**What this task involves**:
Before returning the data, strip out the pictures and keep everything else exactly the same.

== Data shown

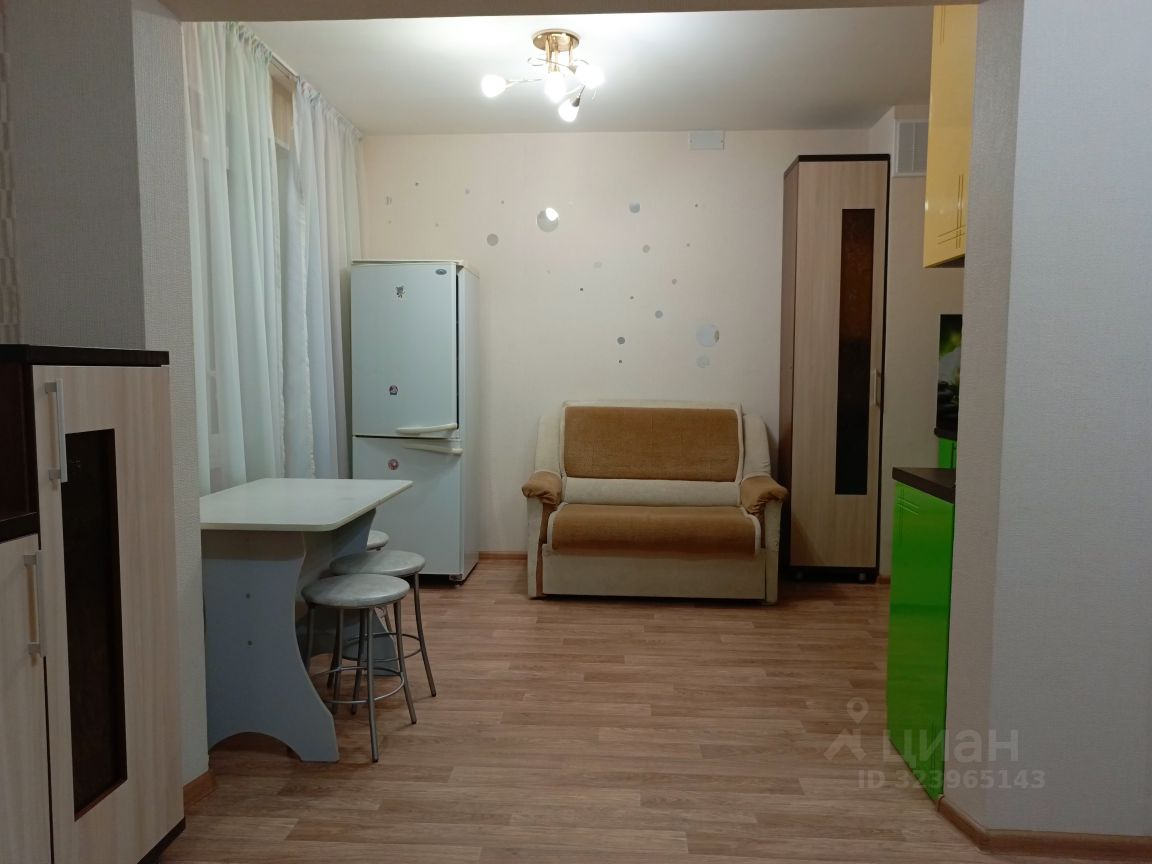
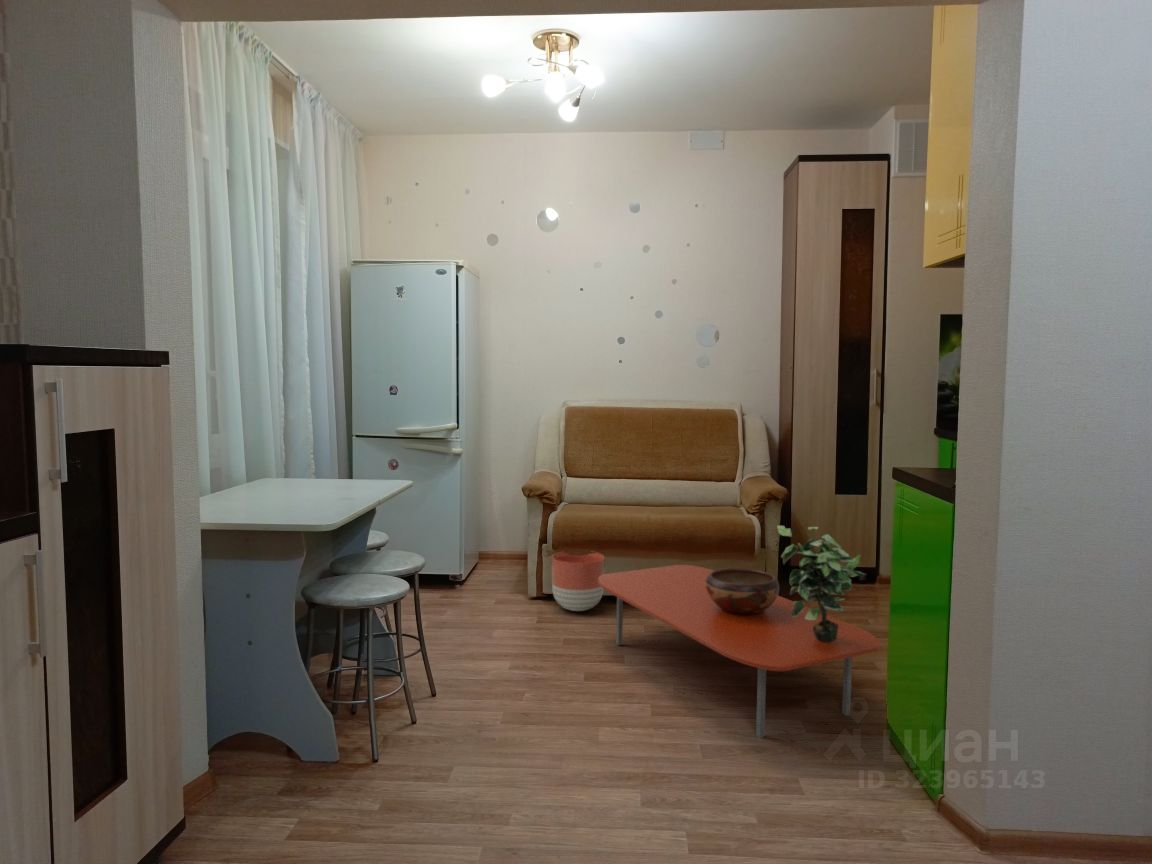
+ decorative bowl [705,567,780,615]
+ coffee table [598,564,882,739]
+ potted plant [776,525,868,642]
+ planter [551,551,605,612]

====

**Solution to the exercise**:
+ decorative bowl [705,567,780,615]
+ coffee table [598,564,882,739]
+ potted plant [776,525,868,642]
+ planter [551,551,605,612]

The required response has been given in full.